Although the effect of steel dispersed reinforcement on the strength and deformation of concrete under compression has been the subject of numerous studies5,8,10,11,21,22,23, the effect of short straight steel fibers on the compressive strength of HSC—and particularly on its deformation—has not been widely discussed. This research focuses on filling this gap, hence the article presents experimental and theoretical studies of HSC reinforced with short steel fibers under compressive loading. The data and findings of this article may provide researchers with valuable information for further study of such composites.

Materials and methods

Experimental program

The program of the study included preparing three batches of samples (6 samples in each batch, designated as A, B and C) of HSC with different steel fiber content (Vf). Tests were then carried out, including the determination of σ-ε curves during compression, compressive strength (also by ultrasonic method), strains corresponding to stress equal to compressive strength, toughness ratio and density of the composite.


The tests were conducted on cylindrical samples of 150 × 300 mm24. The concrete mix was designed assuming strength grade C90/10525. For the mix, the following were used: Portland cement CEM-I 52,5N (ρ = 3050 kg/m3); natural washed aggregate of 0–2 mm fraction (ρ = 2550 kg/m3); crushed granite aggregate of 2–8 mm fraction (ρ = 2660 kg/m3); superplasticizer admixture based on polycarboxylate (ρ = 1100 kg/m3) and lime powder with CaCO3 > 94% and grain fraction < 0.075 mm at least 80%, (ρ = 2650 kg/m3). The water-cement ratio of the mix was 0.29. The composition of the concrete mix of each batch is shown in Table 1. Figure 1 shows the ingredients of the concrete mix for one C-series batch.

Table 1 Composition of the concrete mix for each batch.
Figure 1
figure 1

(a) View of the prepared ingredients of the concrete mix for one C-series batch (numbering: 1-steel fibers; 2-superplasticizer; 3-cement; 4-sand; 5-crushed granite; 6-lime powder; 7-water); (b) view of the mixture in the mixer; (c) length of fibers used.

——

_EXERCISE DETAILS:_ Could you pick up the passage on high-strength concrete reinforced with steel fibers and carry it on past its final sentence?

——

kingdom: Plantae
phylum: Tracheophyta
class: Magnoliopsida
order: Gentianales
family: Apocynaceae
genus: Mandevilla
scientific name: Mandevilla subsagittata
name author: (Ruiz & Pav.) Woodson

——

_SOLVED PROBLEM:_
Straight smooth cold-drawn wire fibers (high-carbon steel) were used, 13 mm in length, 0.2 mm in diameter (fiber slenderness λ = 13/0.2 = 65), with density of 7850 kg/m3, elastic modules of 200 GPa and tensile strength of 2000 MPa. All ingredients of the mix were dosed by weight with an accuracy of up to 1%. The order of dosing the ingredients is described below. First, fine aggregate was mixed with coarse aggregate, then cement and lime powder were added. After the dry ingredients had been mixed, water was added, and later superplasticizer. The last ingredient added to the mix were steel fibers. Total mixing time was approximately 8 min. In order to obtain the same consistency of the concrete mix for all batches, while keeping the w/c ratio constant (mitigating workability deterioration in the mix caused by the presence of fibrous inclusions), test batches were made, and on their basis the optimal content of superplasticizer in each batch of the composite (A, B and C) was determined. Consistency testing was carried out using the drop-cone method26. The liquidity index of the mixes ranged from 190 to 200 mm (consistency class S4). The test samples were stored and cured for in accordance with the standards27.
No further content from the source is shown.